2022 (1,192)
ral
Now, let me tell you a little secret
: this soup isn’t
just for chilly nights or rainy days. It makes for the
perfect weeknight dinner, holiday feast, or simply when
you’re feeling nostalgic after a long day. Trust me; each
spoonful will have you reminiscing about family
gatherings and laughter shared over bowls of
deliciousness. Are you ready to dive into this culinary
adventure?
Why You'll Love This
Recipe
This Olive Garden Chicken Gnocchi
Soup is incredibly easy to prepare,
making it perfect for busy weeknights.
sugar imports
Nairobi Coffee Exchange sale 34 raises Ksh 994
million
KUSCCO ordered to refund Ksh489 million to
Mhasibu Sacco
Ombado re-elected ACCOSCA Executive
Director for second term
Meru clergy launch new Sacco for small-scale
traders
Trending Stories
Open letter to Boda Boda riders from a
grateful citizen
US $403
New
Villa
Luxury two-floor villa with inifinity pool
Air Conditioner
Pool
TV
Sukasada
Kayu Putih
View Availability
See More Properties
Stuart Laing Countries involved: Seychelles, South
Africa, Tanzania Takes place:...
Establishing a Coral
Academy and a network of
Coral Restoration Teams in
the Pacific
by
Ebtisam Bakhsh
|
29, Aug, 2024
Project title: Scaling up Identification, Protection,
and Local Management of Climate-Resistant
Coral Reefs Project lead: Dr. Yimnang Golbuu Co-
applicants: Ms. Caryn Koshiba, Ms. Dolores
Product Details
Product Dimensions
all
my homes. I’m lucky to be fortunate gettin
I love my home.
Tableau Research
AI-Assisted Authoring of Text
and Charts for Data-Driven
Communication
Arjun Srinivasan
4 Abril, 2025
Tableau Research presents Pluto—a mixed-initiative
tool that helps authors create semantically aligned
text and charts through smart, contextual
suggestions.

● ● ● ●

◆ TASK OBJECTIVE ◆
Stopping at the line containing "Soup is incredibly", please repeat exactly every line from the very start of the entries, that line included, and nothing more.

◆ RESPONSE TO THE EXERCISE ◆
2022 (1,192)
ral
Now, let me tell you a little secret
: this soup isn’t
just for chilly nights or rainy days. It makes for the
perfect weeknight dinner, holiday feast, or simply when
you’re feeling nostalgic after a long day. Trust me; each
spoonful will have you reminiscing about family
gatherings and laughter shared over bowls of
deliciousness. Are you ready to dive into this culinary
adventure?
Why You'll Love This
Recipe
This Olive Garden Chicken Gnocchi
Soup is incredibly easy to prepare,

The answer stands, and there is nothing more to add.